- Assigned task
Below are entries; copy exactly the lines from the one with "- [ ] Accessibility standards met" through the one with "- [ ] Platform guidelines followed", both included, and leave out the rest.

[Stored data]
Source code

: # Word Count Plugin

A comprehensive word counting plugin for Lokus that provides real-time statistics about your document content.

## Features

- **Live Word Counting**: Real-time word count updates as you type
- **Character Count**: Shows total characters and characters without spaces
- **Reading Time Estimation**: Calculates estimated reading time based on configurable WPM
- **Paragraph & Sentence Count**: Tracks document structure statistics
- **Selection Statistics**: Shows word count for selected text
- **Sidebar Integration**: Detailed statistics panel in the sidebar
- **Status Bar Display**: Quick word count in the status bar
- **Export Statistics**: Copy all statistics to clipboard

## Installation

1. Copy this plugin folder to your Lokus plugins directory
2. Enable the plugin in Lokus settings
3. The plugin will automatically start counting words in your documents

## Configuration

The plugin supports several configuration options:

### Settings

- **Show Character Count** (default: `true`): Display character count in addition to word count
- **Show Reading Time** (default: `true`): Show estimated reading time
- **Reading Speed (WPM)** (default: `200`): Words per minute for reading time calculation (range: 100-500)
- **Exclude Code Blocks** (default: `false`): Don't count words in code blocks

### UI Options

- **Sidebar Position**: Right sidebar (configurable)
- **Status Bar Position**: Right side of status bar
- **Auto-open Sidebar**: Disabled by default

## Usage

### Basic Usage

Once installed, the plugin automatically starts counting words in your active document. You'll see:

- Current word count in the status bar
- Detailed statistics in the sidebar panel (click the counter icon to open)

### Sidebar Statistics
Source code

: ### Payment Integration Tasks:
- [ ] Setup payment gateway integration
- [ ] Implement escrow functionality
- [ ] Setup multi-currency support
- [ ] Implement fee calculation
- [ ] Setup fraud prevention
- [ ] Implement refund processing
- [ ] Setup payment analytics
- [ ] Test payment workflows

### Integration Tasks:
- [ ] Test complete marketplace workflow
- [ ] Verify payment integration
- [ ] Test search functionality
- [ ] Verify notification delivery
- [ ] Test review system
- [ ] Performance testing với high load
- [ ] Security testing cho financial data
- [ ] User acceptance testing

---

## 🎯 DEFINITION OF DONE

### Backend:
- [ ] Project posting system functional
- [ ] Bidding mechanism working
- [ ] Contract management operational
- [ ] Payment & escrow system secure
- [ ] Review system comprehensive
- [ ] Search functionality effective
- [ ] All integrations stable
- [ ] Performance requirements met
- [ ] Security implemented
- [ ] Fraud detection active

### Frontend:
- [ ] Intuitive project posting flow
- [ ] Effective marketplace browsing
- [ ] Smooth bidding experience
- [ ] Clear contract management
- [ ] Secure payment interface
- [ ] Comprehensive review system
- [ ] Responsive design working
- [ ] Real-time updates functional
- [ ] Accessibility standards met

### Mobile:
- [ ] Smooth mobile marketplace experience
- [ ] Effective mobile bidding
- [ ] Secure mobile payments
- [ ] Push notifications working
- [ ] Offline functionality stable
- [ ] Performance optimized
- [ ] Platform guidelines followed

* * *

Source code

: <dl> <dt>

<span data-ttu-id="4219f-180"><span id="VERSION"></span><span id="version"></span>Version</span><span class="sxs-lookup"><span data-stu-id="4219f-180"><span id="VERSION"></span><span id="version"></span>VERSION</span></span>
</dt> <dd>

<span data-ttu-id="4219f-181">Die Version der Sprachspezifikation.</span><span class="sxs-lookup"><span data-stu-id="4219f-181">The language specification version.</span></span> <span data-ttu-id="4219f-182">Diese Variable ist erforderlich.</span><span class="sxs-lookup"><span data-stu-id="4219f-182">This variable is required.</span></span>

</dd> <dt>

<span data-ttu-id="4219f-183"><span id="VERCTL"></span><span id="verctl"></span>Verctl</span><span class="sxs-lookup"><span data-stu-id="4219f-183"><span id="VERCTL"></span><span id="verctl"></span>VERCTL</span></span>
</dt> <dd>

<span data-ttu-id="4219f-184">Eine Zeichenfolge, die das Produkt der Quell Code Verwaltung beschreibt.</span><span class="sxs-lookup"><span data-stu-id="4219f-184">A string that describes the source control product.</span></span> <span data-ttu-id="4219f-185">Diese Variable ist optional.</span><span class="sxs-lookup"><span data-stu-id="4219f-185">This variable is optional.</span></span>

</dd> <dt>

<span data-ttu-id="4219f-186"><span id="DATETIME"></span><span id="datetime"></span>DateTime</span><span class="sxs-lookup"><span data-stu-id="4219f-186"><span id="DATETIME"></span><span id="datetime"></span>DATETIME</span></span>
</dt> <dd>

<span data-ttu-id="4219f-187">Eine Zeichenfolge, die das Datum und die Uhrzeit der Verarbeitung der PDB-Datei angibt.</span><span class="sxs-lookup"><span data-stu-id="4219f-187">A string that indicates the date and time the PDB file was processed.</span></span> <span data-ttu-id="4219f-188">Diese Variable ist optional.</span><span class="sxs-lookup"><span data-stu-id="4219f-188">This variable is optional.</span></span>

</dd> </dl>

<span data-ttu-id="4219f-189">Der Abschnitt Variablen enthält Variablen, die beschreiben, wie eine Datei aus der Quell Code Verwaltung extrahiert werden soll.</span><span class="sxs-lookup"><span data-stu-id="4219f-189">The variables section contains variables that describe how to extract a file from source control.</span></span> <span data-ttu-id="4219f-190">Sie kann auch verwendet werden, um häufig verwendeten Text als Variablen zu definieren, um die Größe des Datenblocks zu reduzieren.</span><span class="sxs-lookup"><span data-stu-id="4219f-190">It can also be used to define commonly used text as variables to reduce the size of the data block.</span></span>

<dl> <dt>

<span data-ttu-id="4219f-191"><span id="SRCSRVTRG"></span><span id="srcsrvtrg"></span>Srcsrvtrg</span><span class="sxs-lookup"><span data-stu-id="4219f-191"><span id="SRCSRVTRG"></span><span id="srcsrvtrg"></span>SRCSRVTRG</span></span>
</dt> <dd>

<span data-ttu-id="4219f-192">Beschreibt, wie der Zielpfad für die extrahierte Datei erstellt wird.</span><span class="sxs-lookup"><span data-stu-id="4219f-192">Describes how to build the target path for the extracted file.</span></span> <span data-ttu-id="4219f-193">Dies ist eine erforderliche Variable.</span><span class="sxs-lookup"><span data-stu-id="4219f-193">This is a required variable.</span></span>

- Written solution
- [ ] Accessibility standards met

### Mobile:
- [ ] Smooth mobile marketplace experience
- [ ] Effective mobile bidding
- [ ] Secure mobile payments
- [ ] Push notifications working
- [ ] Offline functionality stable
- [ ] Performance optimized
- [ ] Platform guidelines followed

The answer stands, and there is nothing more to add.